課題:
先行的腎移植についての文章で、先行的腎移植によって回避できるとされている血液透析や腹膜透析の負担と合併症をすべて挙げよ。

与えられた文章:
先行的腎移植(pre-emptive kidney transplantation : PEKT)とは、慢性腎臓病(chronic kidney disease : CKD)の末期病態で腹膜透析や血液透析を経ないで腎移植を行うことをいいます。我が国では、何らかの理由で腎移植直前に一過性に透析を経験した症例も広い意味での先行的腎移植に含まれています。従来、先行的腎移植は血液透析が難しい小児で勧められてきた治療法ですが、成人でも、血液透析を経てから腎移植を行うよりも、透析を経ずに腎移植を行った方が、腎移植生着率,患者生存率が良好であるとの海外から報告されていました。現在我が国では、移植直前の透析も含めると、生体腎移植全体の約25%が先行的腎移植となっています。

Ⅱ PEKTの変遷 

小児でのCKDは生来の腎症が認められる症例が多く、成長障害や知能・精神発達に大きな影響を及ぼすことや、体格の未発達の小児への血液透析と腹膜透析導入に関する技術的な問題もあり、先行的腎移植は積極的に行われてきました。一方、成人では、腎移植実行時期に関して小児とは異なる考え方がされていました。すなわち、保存的腎不全状態から末期腎不全になり、腎代替療法である透析療法を行って、腎不全患者の尿毒症状態が改善し全身状態が安定してから腎移植が実施されるのが一般的な治療方針でした。しかし、最近ではあらゆる疾患に対する治療の基本方針として、避けうる肉体的苦痛や精神的苦痛は回避することが推奨されるようになり,腎代替療法では、血液透析療法でのアクセスの作成、継続的な穿刺、長 時間透析の負担や腹膜透析におけるカテーテル留置術、腹膜炎などを回避可能な先行的腎移植が腎代替療法の第一選択となりえると考えられるようになってきました。

[体の部位の位置が示された画像]
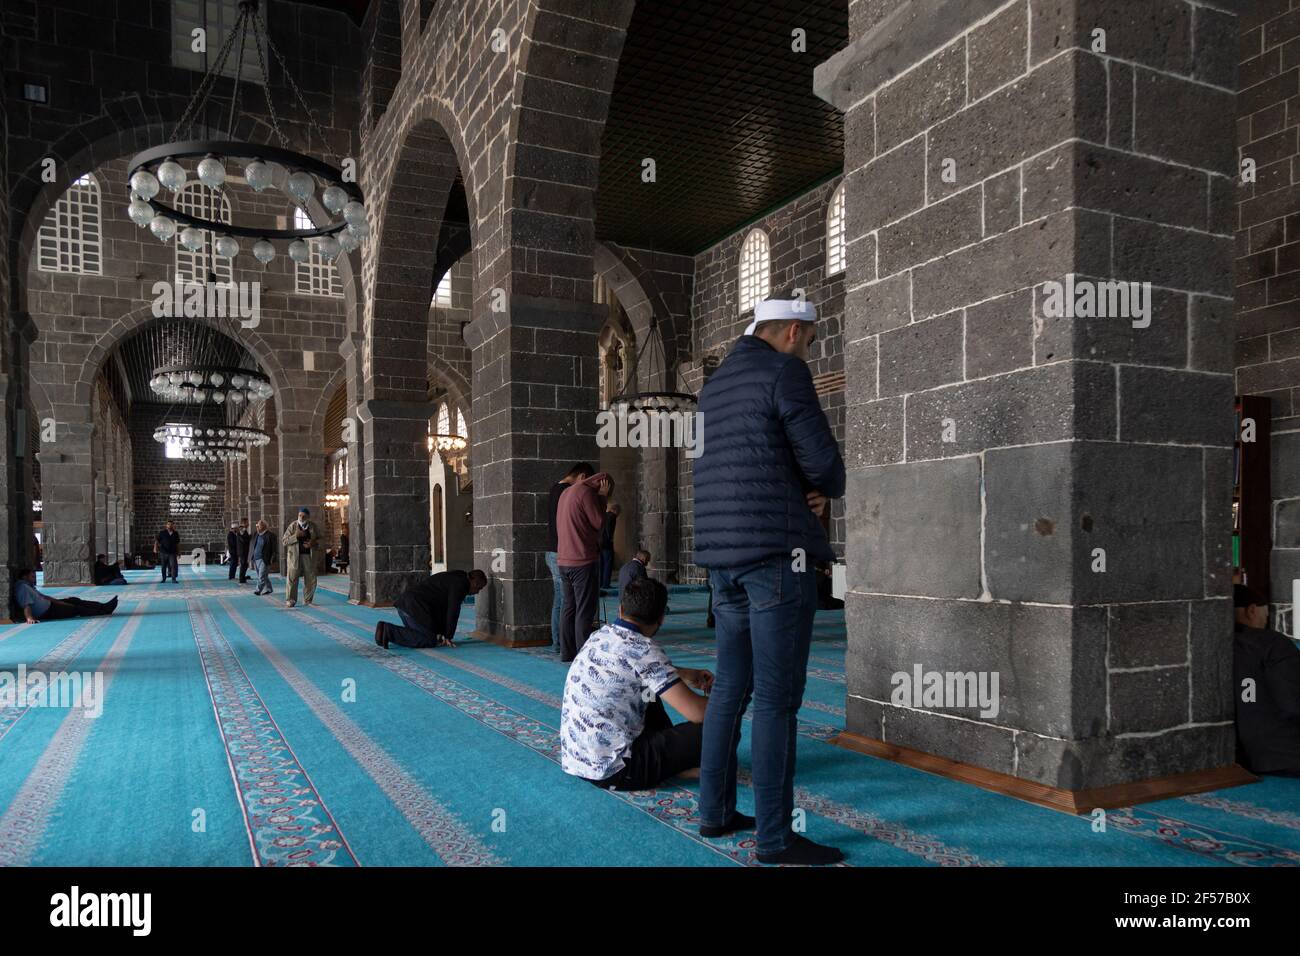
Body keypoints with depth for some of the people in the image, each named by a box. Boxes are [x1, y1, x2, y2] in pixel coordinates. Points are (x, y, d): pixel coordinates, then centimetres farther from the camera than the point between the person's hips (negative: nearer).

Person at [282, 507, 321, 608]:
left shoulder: (313, 526, 6)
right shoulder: (292, 525, -1)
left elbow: (319, 539, 16)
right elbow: (284, 541, -3)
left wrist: (313, 543, -7)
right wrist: (296, 536, -18)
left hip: (309, 556, 2)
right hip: (294, 556, -2)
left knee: (311, 579, 4)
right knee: (292, 579, -3)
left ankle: (308, 600, 15)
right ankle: (291, 600, 7)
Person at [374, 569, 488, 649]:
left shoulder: (452, 578, 26)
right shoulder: (460, 584, -5)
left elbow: (442, 609, 27)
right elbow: (452, 612, -7)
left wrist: (440, 633, 21)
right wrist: (448, 637, 1)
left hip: (404, 604, 10)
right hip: (414, 606, -10)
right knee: (429, 640, -10)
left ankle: (386, 628, 8)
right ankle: (389, 631, -17)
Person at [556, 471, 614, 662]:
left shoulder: (566, 492, 16)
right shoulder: (586, 492, -13)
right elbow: (599, 523, -9)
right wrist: (602, 498, -2)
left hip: (564, 560, 9)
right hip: (583, 560, -9)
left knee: (568, 606, 13)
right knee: (585, 609, -5)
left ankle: (567, 652, 16)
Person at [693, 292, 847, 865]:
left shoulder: (716, 384, 19)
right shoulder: (784, 372, -7)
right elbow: (824, 461, -11)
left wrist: (809, 489, 6)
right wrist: (829, 488, 13)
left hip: (723, 554, 9)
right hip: (776, 552, -8)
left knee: (730, 688, 15)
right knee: (776, 697, -4)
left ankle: (714, 810, 23)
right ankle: (775, 838, 3)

解答:
- 血液透析療法でのアクセスの作成
- 継続的な穿刺
- 長時間透析の負担
- 腹膜透析におけるカテーテル留置術
- 腹膜炎